En resumen, las innovaciones disruptivas no han llegado aún a la política, el gobierno y la participación ciudadana.

Pero llegarán.

Se avecina una revolucionaria oleada de innovaciones políticas e institucionales positivas. Como ha demostrado este libro, el poder está cambiando tanto, y en tantos ámbitos, que sería sorprendente que no aparezcan nuevas formas de usar el poder para responder mejor a las necesidades y exigencias de la gente.

Por todo esto no es descabellado pronosticar que veremos transformaciones inevitables en la forma en que la humanidad se organiza para sobrevivir y progresar.

No sería la primera vez que esto sucede. En otras épocas también hubo estallidos de innovaciones radicales y positivas en el arte de gobernar. La democracia griega y el alud de cambios políticos desencadenado por la Revolución francesa no son más que dos de los ejemplos más conocidos. Y ya va siendo hora de que haya otro. Como afirmaba el historiador Henry Steele Commager a propósito del siglo XVIII:

Inventamos prácticamente todas las instituciones políticas importantes que poseemos, y no hemos inventado ninguna más desde entonces. Inventamos el partido político, la democracia y el gobierno representativo. Inventamos el primer sistema judicial independiente de la historia... Inventamos el procedimiento de revisión judicial. Inventamos la superioridad del poder civil sobre el militar. Inventamos la libertad religiosa, la libertad de expresión, la declaración de derechos constitucionales. Podríamos seguir y seguir... Todo un legado. ¿Pero qué hemos inventado después que tenga una importancia comparable?

Después de la Segunda Guerra Mundial, vivimos una oleada de innovaciones políticas para evitar otro conflicto de esa magnitud. El resultado fue la creación de Naciones Unidas y toda una serie de organismos especializados, como el Banco Mundial y el Fondo Monetario Internacional, que cambiaron el mapa institucional del mundo.
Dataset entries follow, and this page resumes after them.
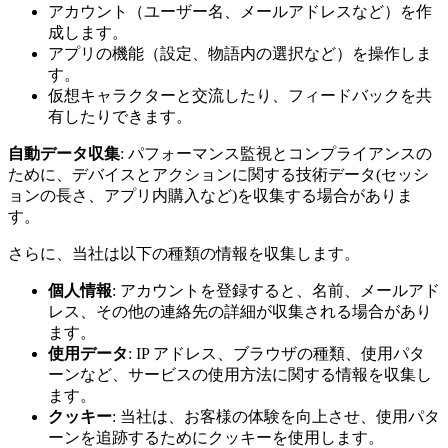
アカウント（ユーザー名、メールアドレスなど）を作
成します。
アプリの機能（設定、物語内の選択など）を操作しま
す。
仮想キャラクターと交流したり、フィードバックを共
有したりできます。
自動データ収集
: パフォーマンス監視とコンプライアンスの
ために、デバイスとアクションに関する技術データ(セッシ
ョンの長さ、アプリ内購入など)を収集する場合がありま
す。
さらに、当社は以下の種類の情報を収集します。
個人情報
: アカウントを登録すると、名前、メールアド
レス、その他の連絡先の詳細が収集される場合があり
ます。
使用データ
: IP アドレス、ブラウザの種類、使用パタ
ーンなど、サービスの使用方法に関する情報を収集し
ます。
クッキー
: 当社は、お客様の体験を向上させ、使用パタ
ーンを追跡するためにクッキーを使用します。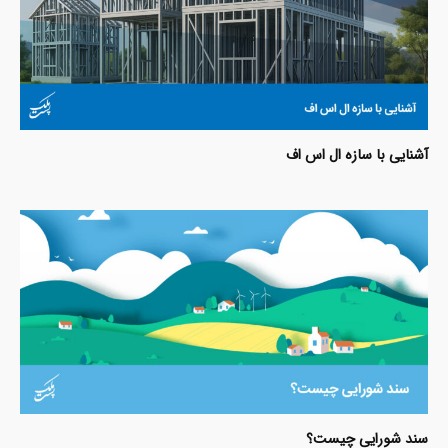
آشنایی با سازه ال اس اف
سند شورایی چیست؟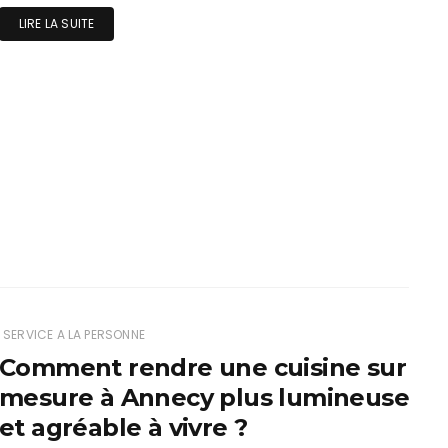
LIRE LA SUITE
SERVICE A LA PERSONNE
Comment rendre une cuisine sur
mesure à Annecy plus lumineuse
et agréable à vivre ?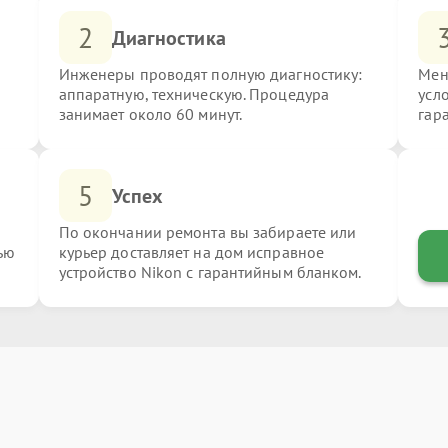
2
Диагностика
Инженеры проводят полную диагностику:
Мен
аппаратную, техническую. Процедура
усл
занимает около 60 минут.
гар
5
Успех
По окончании ремонта вы забираете или
ью
курьер доставляет на дом исправное
устройство Nikon с гарантийным бланком.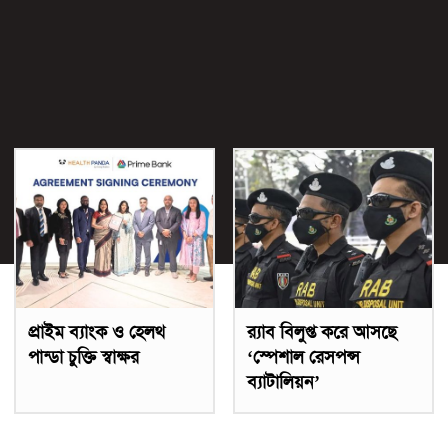
প্রাইম ব্যাংক ও হেলথ
র‌্যাব বিলুপ্ত করে আসছে
পান্ডা চুক্তি স্বাক্ষর
‘স্পেশাল রেসপন্স
ব্যাটালিয়ন’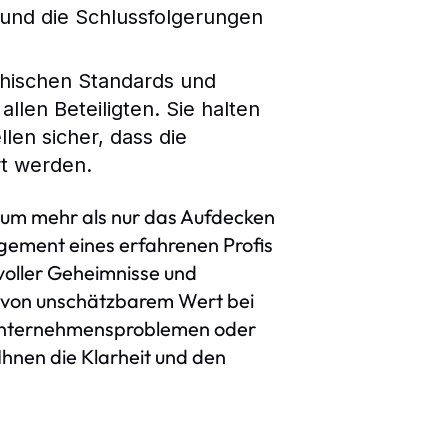
 und die Schlussfolgerungen
ethischen Standards und
len Beteiligten. Sie halten
len sicher, dass die
rt werden.
n um mehr als nur das Aufdecken
gement eines erfahrenen Profis
 voller Geheimnisse und
ds von unschätzbarem Wert bei
, Unternehmensproblemen oder
hnen die Klarheit und den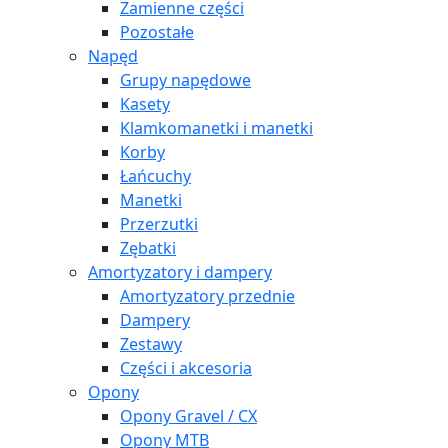
Zamienne części
Pozostałe
Napęd
Grupy napędowe
Kasety
Klamkomanetki i manetki
Korby
Łańcuchy
Manetki
Przerzutki
Zębatki
Amortyzatory i dampery
Amortyzatory przednie
Dampery
Zestawy
Części i akcesoria
Opony
Opony Gravel / CX
Opony MTB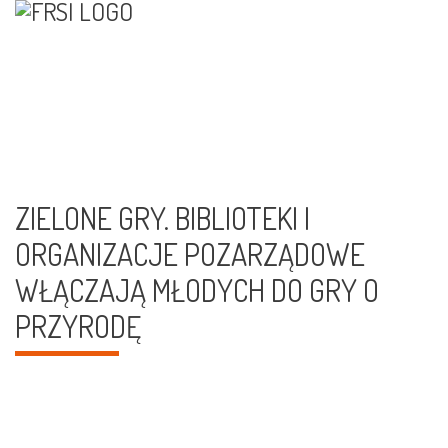
ZIELONE GRY. BIBLIOTEKI I
ORGANIZACJE POZARZĄDOWE
WŁĄCZAJĄ MŁODYCH DO GRY O
PRZYRODĘ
Ahora está fraguándose una nueva oleada de innovaciones, incluso de mayor envergadura, que promete cambiar el mundo tanto como las revoluciones tecnológicas de los últimos decenios. No empezará desde arriba, no será ordenada ni rápida, resultado de cumbres o reuniones, sino caótica, dispersa e irregular. Pero es inevitable.

Empujada por los cambios en la manera de adquirir, usar y retener el poder, la humanidad debe encontrar, y encontrará, nuevas fórmulas para gobernarse.